Provost and vice president of academic affairs at St. Augustine’s University, Dr. Ricardo Phipps, says as an HBCU, they will continue to welcome students of all backgrounds.

What You Need To Know

  • The Supreme Court voted 6-3 to reverse affirmative action

  • Race is no longer a consideration for admission to college

  • St. Augustine's University is an HBCU

  • Dr. Ricardo Phipps. St. Augustine's provost and vice president of academic affairs, is reacting to the action

The majority opinion, composed of mainly conservative justices, wrote affirmative action violates the 14th Amendment of the Constitution. This landmark undoing involves cases from Harvard University and the University of North Carolina.

In summary in both cases, the plaintiffs accused the first private and public universities of unfair acceptance standards for higher education.

To outlaw the consideration of race as a factor in admissions is not a shock to Phipps.

“I think we run the risk of having less diversity in many different spaces. The differing voices that we need at the table in terms of continuing to grow our society and move us in positive directions, and that’s the disappointing part about decisions like today,” Phipps said.

As a career academic at St. Augustine’s University, a historically Black college and university, Phipps says in many ways they will stay the course.

“I think we are going to keep doing what we have always done as HBCUs is to provide a welcoming, academically challenging space for students of all backgrounds,” he said.

A seismic SCOTUS decision such as this conjures up memories of the past for Phipps, who is originally from Natchez, Mississippi.

“It is hurtful because we know that not just higher education admission but in many facets of society we still live with a certain amount of bias, and racism is still alive," he said.

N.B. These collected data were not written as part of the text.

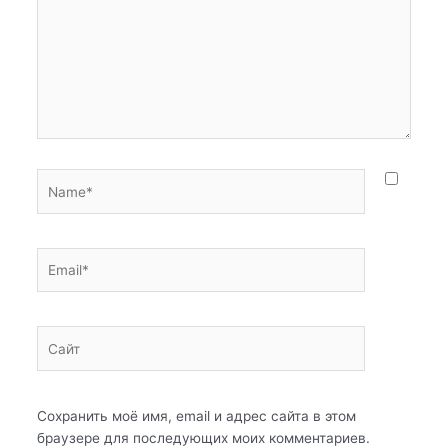
Name*
Email*
Сайт
Сохранить моё имя, email и адрес сайта в этом
браузере для последующих моих комментариев.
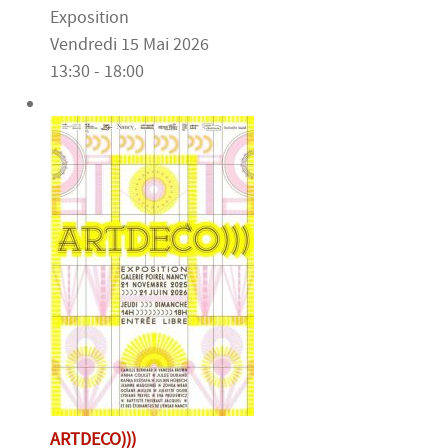
Exposition
Vendredi 15 Mai 2026
13:30 - 18:00
ARTDECO)))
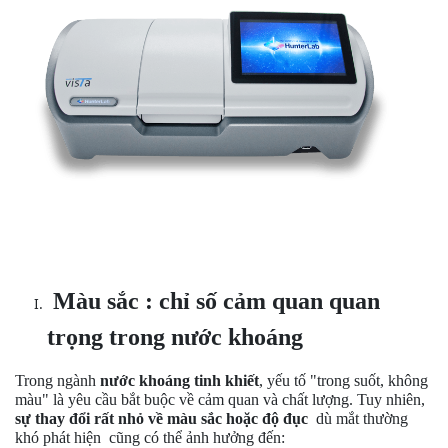
Màu sắc
:
chỉ số cảm quan quan
trọng trong nước khoáng
Trong ngành
nước khoáng tinh khiết
, yếu tố "trong suốt, không
màu" là yêu cầu bắt buộc về cảm quan và chất lượng. Tuy nhiên,
sự thay đổi rất nhỏ về màu sắc hoặc độ đục
dù mắt thường
khó phát hiện
cũng có thể ảnh hưởng đến:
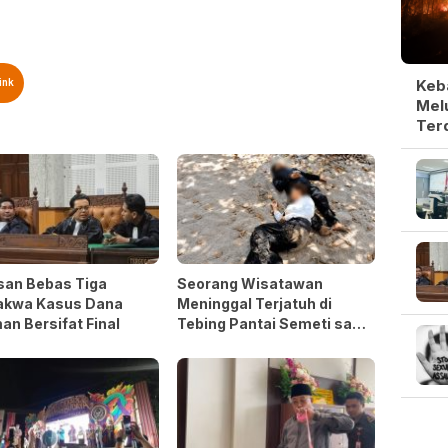
Keb
ink
Melu
Ter
san Bebas Tiga
Seorang Wisatawan
akwa Kasus Dana
Meninggal Terjatuh di
an Bersifat Final
Tebing Pantai Semeti saat
Selfie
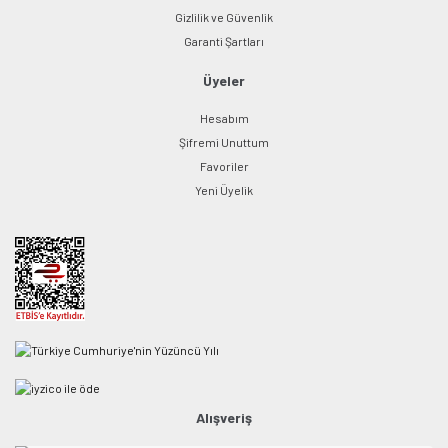
Gizlilik ve Güvenlik
Garanti Şartları
Üyeler
Hesabım
Şifremi Unuttum
Favoriler
Yeni Üyelik
Alışveriş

The vote by the Supreme Court seeks to eliminate any racial preferences or bias for accepting some candidates over others in the college admissions process, leaving room for personal experiences based on racial discrimination or inspiration in the college essay section.

“It basically dismisses the reality that for many years in this country race was very much a factor,” Phipps said.

Pew Research Center data shows nearly 75% of respondents do not believe race or ethnicity should be a deciding factor for college admission.

Phipps has a message for high schoolers in North Carolina applying for college this fall.

“We more than want to welcome those students here and it is our hope that maybe they broaden their perspective in terms of where they might be searching,” Phipps said.

The advocacy group, Students for Free Admissions, is the organization that filed the lawsuit against UNC. 

In the meantime, Phipps said St. Augustine’s will be reviewing their admissions process.